Certes la notion même de changement d’usage soumis à autorisation, reste, au titre de l’article L. 631-7 du code de la construction, le passage d’un usage d’habitation à un autre usage, même si le code du tourisme autorise les maires à instaurer un régime d’autorisation pour des changements entre d’autres usage que l’habitation et les meublés de tourisme (L 324-1-1 IV bis C tourisme). Les conditions de délivrance des autorisations de changement d’usage demeurent également très proches, sauf la possibilité, pour les meublés de tourisme, d’autorisations temporaires qui peuvent être délivrées en nombre limité (Article L 631-7-1 A du CCH).  En revanche quatre innovations importantes doivent être notées.

Tout d’abord, le moment d’appréciation de l’usage d’origine qui était fixé, auparavant, au 1er janvier 1970 s’étend, aujourd’hui, sur une double période, l’une, fixe, du 1er janvier 1970 au 31 décembre 1976, l’autre, glissante, puisqu’elle concerne les 30 dernières années. Au lieu de devoir démontrer qu’un bien était à usage d’habitation au 1er janvier 1970, il suffira désormais de prouver qu’il l’a été à n’importe quel moment au cours de ces 13505 jours (hors années bissextiles) que représentent ces deux périodes. La preuve de l’absence d’habitation devient donc beaucoup plus difficile.

La deuxième nouveauté tient à ce que la loi précise, expressément, que le permis de construire de changement de destination ne peut désormais être considéré comme entraînant changement d’usage que s’il est accompagné d’une autorisation de changement d’usage. Tel n’était pas le cas auparavant, ce qui permettait à la pratique de considérer, souvent, que l’obtention d’un permis entrainant changement de destination modifiait également l’usage du bien. Cette nouvelle contrainte pose la question de son application dans le temps. La faire rétroagir fragiliserait la situation juridique, et donc la valorisation, de nombreux immeubles de bureaux qui pourraient se retrouver, au titre de leur usage, immeubles d’habitation. Mais, dans la mesure où est en cause l’une des conditions d’application de la sanction que constitue l’amende civile prévue par le texte, sa rétroactivité pourrait être considérée comme contraire aux principes constitutionnel d’application de la loi dans le temps des règles relatives aux sanctions.

La troisième innovation concerne la soumission de l'obtention de l'autorisation préalable en vue d'une mise en location de meublés de tourisme à la présentation d’un diagnostic de performance énergétique, dont le niveau, doit être compris entre les classes A et E ou, à compter du 1er janvier 2034, entre les classes A et D (article L 631-10). Elle vise à éviter que des logements trop énergivores ne quittent le secteur du logement traditionnel pour rejoindre celui des meublés de tourisme.

But de l'exercice:
Relevez tous les articles de loi cités dans l'extrait présenté sur le changement d'usage, en donnant chaque référence telle qu'elle figure dans l'extrait.

Données fournies:
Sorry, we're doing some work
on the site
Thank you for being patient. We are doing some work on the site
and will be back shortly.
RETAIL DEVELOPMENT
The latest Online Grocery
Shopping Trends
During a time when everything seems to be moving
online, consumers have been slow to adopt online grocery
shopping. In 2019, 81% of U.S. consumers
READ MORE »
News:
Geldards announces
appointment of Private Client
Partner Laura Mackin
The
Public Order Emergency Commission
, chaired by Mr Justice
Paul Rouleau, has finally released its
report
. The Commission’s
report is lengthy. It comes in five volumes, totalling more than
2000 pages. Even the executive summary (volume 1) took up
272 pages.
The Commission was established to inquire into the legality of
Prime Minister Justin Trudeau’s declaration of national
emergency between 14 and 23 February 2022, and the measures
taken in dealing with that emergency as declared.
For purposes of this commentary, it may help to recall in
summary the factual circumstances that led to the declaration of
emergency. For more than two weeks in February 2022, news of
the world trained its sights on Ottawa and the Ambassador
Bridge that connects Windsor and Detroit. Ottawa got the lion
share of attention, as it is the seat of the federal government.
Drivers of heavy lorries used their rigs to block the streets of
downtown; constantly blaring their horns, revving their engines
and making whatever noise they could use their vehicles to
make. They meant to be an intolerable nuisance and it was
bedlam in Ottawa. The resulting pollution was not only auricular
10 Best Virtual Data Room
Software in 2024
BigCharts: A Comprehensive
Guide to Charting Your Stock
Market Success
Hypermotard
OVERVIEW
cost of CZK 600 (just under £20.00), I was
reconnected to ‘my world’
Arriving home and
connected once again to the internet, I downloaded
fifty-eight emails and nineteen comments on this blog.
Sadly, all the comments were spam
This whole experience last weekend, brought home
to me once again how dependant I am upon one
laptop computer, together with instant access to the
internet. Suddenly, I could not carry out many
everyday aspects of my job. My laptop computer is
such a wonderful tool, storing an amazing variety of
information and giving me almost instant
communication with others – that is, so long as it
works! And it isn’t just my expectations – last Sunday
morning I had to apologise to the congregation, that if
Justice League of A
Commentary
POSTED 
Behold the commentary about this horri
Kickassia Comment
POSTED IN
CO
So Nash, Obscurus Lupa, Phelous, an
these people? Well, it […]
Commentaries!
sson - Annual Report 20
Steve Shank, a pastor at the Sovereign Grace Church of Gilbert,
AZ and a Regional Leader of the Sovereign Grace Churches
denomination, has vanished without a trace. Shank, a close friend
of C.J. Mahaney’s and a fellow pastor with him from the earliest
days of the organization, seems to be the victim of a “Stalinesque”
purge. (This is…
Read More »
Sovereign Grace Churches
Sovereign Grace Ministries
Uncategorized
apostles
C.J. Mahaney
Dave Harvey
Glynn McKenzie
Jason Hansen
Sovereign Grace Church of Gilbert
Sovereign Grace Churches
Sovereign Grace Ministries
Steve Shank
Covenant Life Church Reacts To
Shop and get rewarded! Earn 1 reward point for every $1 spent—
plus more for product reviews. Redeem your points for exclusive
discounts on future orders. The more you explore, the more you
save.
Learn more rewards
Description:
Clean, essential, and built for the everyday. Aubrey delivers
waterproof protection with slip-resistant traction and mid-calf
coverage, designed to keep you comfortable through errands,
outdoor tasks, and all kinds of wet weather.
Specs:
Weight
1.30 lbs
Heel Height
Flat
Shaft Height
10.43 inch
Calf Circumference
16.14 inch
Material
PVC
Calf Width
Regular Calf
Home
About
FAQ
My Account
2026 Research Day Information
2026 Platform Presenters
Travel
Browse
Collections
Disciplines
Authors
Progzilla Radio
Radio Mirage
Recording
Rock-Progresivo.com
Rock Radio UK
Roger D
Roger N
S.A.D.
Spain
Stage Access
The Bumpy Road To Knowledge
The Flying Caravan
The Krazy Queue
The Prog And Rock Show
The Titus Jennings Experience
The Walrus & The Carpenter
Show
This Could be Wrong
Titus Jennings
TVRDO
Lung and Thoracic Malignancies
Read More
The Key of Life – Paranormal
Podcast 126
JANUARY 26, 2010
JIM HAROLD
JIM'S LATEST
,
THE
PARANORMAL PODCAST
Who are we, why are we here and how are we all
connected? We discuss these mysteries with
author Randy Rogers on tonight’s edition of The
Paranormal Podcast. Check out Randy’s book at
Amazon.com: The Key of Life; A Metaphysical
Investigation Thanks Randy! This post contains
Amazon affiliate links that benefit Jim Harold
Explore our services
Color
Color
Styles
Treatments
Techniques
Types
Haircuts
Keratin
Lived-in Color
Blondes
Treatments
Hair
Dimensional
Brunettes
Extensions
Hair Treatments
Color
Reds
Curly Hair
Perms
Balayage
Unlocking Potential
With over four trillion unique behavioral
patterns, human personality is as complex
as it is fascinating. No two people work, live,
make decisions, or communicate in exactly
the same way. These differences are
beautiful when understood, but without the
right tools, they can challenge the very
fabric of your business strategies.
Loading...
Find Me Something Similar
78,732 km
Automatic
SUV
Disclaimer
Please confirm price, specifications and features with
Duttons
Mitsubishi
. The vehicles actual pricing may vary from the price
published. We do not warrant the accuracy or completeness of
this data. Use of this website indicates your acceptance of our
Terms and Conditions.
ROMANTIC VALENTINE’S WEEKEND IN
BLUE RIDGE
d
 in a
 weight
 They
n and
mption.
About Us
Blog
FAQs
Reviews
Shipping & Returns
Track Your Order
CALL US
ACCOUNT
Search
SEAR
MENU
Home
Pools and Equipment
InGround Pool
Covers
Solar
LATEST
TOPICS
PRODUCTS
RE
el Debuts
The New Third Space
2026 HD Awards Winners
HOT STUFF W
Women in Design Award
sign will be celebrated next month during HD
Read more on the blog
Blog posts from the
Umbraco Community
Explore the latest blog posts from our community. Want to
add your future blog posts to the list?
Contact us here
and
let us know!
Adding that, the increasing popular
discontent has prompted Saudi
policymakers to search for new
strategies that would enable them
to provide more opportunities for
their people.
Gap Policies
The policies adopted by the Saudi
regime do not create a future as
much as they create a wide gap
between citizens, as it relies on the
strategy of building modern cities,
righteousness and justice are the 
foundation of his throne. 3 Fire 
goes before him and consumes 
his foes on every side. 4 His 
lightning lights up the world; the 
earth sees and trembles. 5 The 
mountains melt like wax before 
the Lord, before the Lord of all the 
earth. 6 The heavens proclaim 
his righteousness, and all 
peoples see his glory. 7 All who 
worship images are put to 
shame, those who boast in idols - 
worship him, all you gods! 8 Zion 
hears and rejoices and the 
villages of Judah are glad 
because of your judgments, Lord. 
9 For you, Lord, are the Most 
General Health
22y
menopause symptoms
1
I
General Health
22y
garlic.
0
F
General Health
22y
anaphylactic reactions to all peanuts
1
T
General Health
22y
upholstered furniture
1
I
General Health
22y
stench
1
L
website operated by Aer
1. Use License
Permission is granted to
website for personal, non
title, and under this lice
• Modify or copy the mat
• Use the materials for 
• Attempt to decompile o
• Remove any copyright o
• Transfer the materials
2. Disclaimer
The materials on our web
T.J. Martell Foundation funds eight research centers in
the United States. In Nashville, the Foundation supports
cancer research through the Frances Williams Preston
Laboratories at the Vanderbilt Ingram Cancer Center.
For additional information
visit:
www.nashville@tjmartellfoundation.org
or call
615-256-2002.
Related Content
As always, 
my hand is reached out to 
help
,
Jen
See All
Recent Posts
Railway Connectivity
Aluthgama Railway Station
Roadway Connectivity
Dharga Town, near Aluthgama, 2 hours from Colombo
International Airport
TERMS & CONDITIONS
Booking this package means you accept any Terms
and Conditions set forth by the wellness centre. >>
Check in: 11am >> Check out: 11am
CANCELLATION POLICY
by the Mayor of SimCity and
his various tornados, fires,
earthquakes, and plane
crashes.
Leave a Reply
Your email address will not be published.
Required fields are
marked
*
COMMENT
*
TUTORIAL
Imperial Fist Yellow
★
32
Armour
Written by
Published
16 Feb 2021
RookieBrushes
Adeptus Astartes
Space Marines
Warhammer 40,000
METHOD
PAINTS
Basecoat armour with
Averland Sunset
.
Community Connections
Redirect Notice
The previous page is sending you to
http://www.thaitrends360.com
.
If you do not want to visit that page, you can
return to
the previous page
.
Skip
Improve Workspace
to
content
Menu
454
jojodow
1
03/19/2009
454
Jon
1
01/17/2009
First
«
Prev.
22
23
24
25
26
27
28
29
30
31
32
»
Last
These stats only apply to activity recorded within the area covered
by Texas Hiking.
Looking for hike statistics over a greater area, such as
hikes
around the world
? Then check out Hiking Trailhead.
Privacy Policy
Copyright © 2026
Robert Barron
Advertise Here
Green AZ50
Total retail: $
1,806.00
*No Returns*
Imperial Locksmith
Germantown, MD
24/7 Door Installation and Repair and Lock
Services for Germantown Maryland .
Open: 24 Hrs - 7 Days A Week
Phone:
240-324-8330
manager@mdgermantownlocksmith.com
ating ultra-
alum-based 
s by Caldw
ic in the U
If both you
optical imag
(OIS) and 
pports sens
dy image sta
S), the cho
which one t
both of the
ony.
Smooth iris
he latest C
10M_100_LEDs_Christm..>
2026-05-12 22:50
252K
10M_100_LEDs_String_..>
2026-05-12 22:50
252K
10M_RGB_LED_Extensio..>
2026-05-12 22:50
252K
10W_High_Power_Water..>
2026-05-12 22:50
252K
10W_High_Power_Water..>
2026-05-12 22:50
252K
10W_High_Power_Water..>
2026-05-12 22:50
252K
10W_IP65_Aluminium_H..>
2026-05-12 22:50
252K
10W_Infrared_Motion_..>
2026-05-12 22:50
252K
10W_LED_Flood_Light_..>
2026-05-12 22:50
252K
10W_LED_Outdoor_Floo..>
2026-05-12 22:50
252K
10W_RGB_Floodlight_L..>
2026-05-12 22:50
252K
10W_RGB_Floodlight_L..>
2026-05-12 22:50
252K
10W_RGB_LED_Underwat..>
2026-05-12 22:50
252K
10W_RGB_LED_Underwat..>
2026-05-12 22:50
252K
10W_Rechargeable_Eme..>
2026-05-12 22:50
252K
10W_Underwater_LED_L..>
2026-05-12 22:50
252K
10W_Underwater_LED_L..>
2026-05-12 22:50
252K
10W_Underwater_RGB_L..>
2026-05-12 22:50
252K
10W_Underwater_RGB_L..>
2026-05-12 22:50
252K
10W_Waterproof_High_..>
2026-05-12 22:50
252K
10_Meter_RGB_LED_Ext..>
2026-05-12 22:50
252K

Réponse rédigée:
- Article L. 631-7 du code de la construction
- L 324-1-1 IV bis C tourisme
- Article L 631-7-1 A du CCH
- Article L 631-10